The only word I'd quibble about in the quote above is "fawning."
Of course Fox remains a special case among Obama's tormentors, with its stable of conservative talk show hosts singing the same discordant tune. But odds are that the next Republican president will get the same reception from Fox's liberal counterparts on MSNBC. A GOP president will also have to cope with the growing trend among entertainment-oriented cable channels to feature liberal commentators, such as Comedy Central's Jon Stewart and Stephen Colbert and HBO's Bill Maher.

Across the cable landscape, reporting seems to be merging with commentary just as surely as news is merging with entertainment. In light of White House charges that Fox is "not really a news organization," it is ironic that among all the cable channels that feature political news and comment, Fox is the only one that runs an old-fashioned half hour of nightly news modeled on the broadcast networks.

To be sure, this president can expect more criticism from Fox than from CNN and MSNBC. But to single out Fox as the problem, because--unlike other television news--it has morphed from a news organization into an adversary? He should be so lucky.

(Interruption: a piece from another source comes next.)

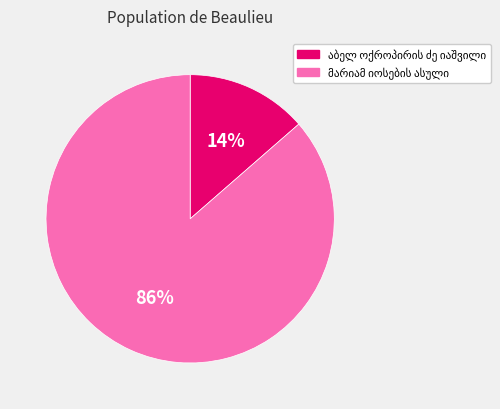

To the nearest percent, what is the average slice percentage?

50%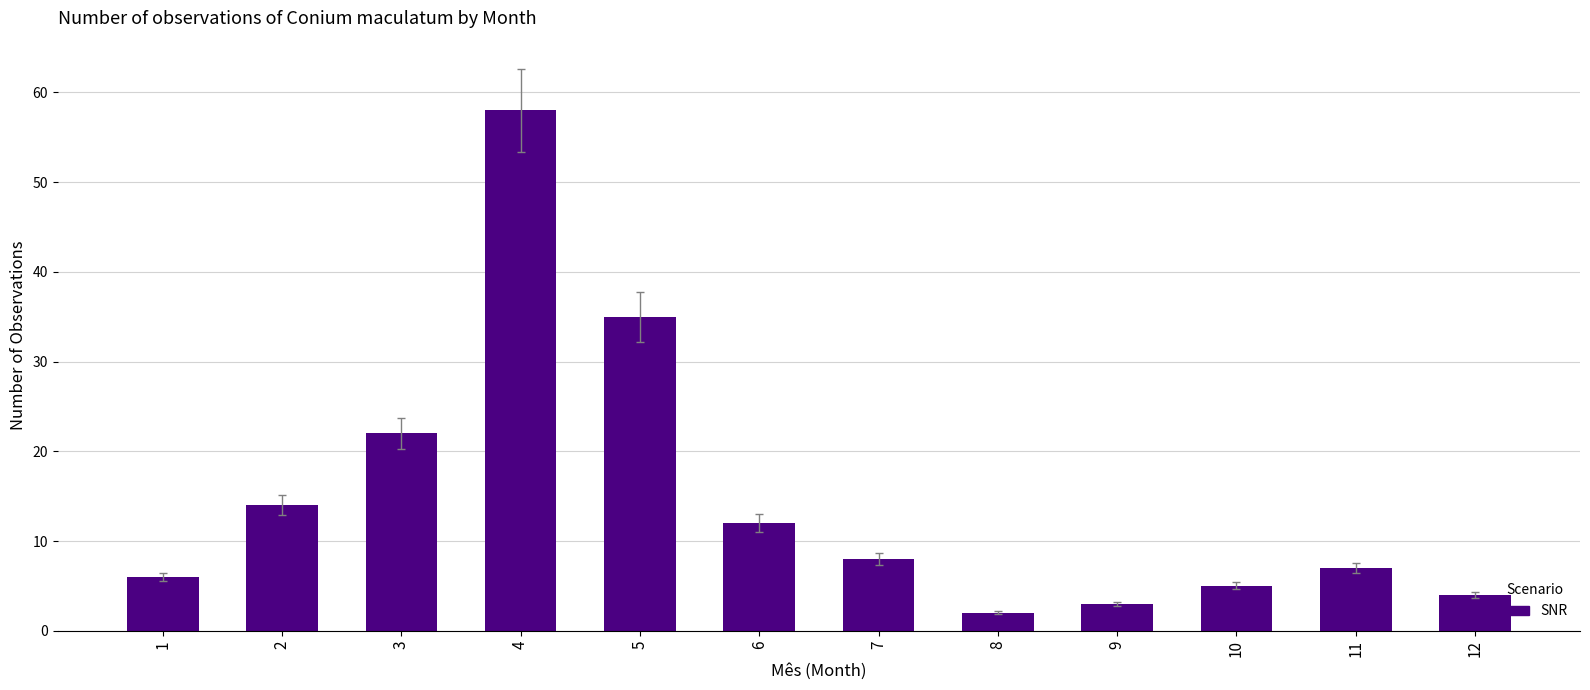

Which category has the lowest value across all series?

8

Stewart and Colbert are funny, and Maher is beneath contempt. But unmentioned in Lichter's analysis is the fact that FoxNEWS is routinely outdrawing ALL FOUR of the other cable "news" [MSNBC is an agitprop corporate suck-up channel] outlets.

Remember back in the late '90s when FoxNEWS went 24-7, an atheist drunk said CNN would "crush it like a bug?" AOLTimeWarner's only smart move was to evict that diesel fanny out of its boardroom first item of business.